»»

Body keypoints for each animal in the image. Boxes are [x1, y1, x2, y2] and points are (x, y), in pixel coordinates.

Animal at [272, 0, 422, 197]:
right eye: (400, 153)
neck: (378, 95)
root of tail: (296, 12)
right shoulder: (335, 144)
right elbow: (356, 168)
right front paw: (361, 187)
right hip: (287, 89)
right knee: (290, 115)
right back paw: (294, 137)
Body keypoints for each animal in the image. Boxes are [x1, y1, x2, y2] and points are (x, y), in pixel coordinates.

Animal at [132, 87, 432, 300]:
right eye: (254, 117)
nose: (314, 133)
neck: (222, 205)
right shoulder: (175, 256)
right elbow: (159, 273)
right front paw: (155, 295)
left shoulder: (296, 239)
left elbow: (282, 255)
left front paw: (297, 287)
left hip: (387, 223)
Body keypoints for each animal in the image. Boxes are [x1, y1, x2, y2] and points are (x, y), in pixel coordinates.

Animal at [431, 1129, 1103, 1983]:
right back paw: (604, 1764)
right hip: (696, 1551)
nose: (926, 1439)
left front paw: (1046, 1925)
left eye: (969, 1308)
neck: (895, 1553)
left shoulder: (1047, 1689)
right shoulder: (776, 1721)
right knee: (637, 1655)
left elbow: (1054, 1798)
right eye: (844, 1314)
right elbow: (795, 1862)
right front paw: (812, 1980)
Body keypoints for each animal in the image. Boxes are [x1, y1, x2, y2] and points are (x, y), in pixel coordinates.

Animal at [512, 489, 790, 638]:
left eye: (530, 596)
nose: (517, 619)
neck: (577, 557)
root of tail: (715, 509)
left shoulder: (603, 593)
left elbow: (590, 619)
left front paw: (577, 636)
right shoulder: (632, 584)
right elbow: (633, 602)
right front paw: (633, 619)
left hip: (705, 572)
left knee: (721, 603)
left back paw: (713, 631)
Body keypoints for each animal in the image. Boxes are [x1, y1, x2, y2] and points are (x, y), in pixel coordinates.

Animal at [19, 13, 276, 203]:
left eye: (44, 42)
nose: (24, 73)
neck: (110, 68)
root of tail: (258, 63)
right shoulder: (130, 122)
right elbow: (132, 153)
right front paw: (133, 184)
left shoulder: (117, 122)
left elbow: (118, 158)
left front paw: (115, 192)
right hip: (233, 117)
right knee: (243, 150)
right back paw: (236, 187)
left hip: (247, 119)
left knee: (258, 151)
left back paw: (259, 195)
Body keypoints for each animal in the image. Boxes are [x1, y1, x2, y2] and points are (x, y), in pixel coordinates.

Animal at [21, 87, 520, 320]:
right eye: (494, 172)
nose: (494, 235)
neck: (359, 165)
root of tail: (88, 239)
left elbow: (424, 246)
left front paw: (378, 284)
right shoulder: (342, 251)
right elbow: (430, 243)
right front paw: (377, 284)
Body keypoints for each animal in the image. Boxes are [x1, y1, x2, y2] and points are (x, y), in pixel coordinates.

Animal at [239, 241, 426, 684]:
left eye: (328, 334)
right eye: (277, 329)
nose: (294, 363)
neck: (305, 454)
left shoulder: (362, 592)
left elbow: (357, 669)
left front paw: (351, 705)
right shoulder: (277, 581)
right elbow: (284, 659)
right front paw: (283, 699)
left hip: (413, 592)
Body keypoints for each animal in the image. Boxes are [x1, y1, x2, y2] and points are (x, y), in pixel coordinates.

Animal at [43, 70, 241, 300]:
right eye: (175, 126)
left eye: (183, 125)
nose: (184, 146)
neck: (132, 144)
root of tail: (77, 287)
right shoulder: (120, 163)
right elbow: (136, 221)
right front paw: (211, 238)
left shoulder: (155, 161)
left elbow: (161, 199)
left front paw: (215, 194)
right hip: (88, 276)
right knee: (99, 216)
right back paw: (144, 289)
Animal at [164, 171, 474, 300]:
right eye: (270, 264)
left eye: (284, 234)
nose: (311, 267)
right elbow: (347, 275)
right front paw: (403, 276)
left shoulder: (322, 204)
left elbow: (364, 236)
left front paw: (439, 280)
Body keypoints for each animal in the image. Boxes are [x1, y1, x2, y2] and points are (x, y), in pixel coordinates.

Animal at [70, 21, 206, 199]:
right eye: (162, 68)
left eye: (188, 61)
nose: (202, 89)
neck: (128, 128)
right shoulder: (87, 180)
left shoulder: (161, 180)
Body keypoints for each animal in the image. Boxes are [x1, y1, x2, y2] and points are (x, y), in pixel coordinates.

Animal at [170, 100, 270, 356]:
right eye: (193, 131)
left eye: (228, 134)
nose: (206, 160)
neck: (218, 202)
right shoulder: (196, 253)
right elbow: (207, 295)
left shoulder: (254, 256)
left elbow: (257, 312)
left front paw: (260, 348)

««

> _EXERCISE PROMPT_: Please, from the entries above, set down exactly the lines from the one containing "left knee: (721, 603)" through the one containing "right back paw: (236, 187)", and only those.

> _REPLY_:
left knee: (721, 603)
left back paw: (713, 631)
Body keypoints for each animal in the image. Boxes are [x1, y1, x2, y2] and points are (x, y), in pixel coordinates.

Animal at [19, 13, 276, 203]:
left eye: (44, 42)
nose: (24, 73)
neck: (110, 68)
root of tail: (258, 63)
right shoulder: (130, 122)
right elbow: (132, 153)
right front paw: (133, 184)
left shoulder: (117, 122)
left elbow: (118, 158)
left front paw: (115, 192)
right hip: (233, 117)
right knee: (243, 150)
right back paw: (236, 187)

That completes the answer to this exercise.